Об этой речи капитана, видимо, донесли в гестапо (скорей всего, тот же переводчик!), и его вскоре сняли. Возможно, что его действительно послали на русский фронт. Вместо него прислали другого, и, как и предупреждал нас «красный капитан», значительно худшего. К нам прибыл палач Кох. По всей вероятности, он прибыл с инструкцией уничтожить нас.
В сентябре 1944 года в один из воскресных дней рано утром весь наш лагерь под усиленным конвоем повели в горы. Признаки были очень скверные — конвой автоматчиков в 200 человек значительно был усилен солдатами с ручными пулеметами и целой стаей собак. Наш путь в пустынную часть острова тоже говорил о том, что немцы задумали что-то очень скверное. Впереди и сзади ехали грузовики с тяжелыми пулеметами. По краям дороги тянулись автоматчики. Многие из них качали в отчаянии головами, давая понять, что нам угрожает смерть. Еще раньше мы условились в случае попытки массового расстрела «умирать с музыкой», то есть нападать на конвой и погибать в борьбе, уводя за собой в могилу и фашистов. Выбирать момент для нападения на конвой группа товарищей поручила мне.

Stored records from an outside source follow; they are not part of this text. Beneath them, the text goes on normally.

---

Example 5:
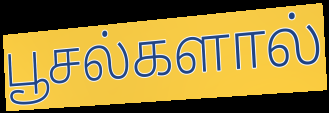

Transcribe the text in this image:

பூசல்களால்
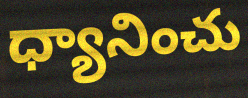
ధ్యానించు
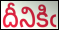
దీనికిఁ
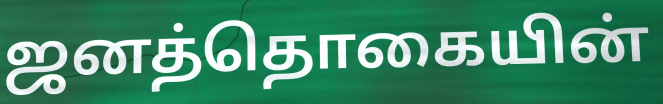
ஜனத்தொகையின்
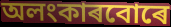
অলংকাৰবোৰে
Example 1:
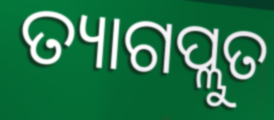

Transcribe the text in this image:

ତ୍ୟାଗପ୍ଲୁତ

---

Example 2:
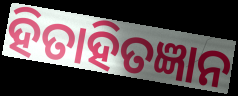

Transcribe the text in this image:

Это было очень ответственное поручение. Какой момент самый удобный для смертников, приготовившихся умирать с боем? Честно говорю, меня охватывал страх не за себя, а за товарищей, которые доверили мне столь ответственное задание. Попробуй угадай! Поспешишь — погибли, отстанешь — погибли. Помог всем и мне как командиру выбрать правильную тактику неизвестный нам унтер-офицер, писарь гестапо.
Фашисты, в связи с изменившейся обстановкой на фронте и боясь ответственности за свои преступления (о чем уже было предупреждение трех глав правительств), массовые расстрелы стали проводить путем провокаций. Убедившись на неоднократных случаях, что советские пленные в случаях угрозы расстрела нападают на конвой, фашисты и стали провоцировать эти выступления. В таком случае, мол, конвой действовал в порядке самозащиты. Об этих методах расстрела была разработана подробная инструкция.

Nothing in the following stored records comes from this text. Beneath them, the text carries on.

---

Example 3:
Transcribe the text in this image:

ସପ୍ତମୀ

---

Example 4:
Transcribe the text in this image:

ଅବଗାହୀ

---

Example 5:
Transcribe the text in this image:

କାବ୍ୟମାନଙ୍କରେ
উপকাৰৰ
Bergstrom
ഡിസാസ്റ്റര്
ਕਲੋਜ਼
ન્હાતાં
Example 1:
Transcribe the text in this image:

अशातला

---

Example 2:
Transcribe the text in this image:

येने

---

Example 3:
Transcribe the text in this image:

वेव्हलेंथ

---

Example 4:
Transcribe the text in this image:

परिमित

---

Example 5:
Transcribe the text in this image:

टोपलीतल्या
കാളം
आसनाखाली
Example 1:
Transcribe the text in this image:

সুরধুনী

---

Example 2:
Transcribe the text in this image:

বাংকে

Примерно за месяц до этого события, о котором веду речь, товарищ Строеньев передал мне записку на немецком языке, которую ему сунул какой-то унтер-офицер — писарь гестапо. К этому времени я неплохо уже изучил немецкий язык и мог свободно читать. В записке была выдержка из инструкций по проведению массовых экзекуций. В ней прямо указывалось на необходимость провоцировать русских на выступления, а потом уже действовать со всей беспощадностью.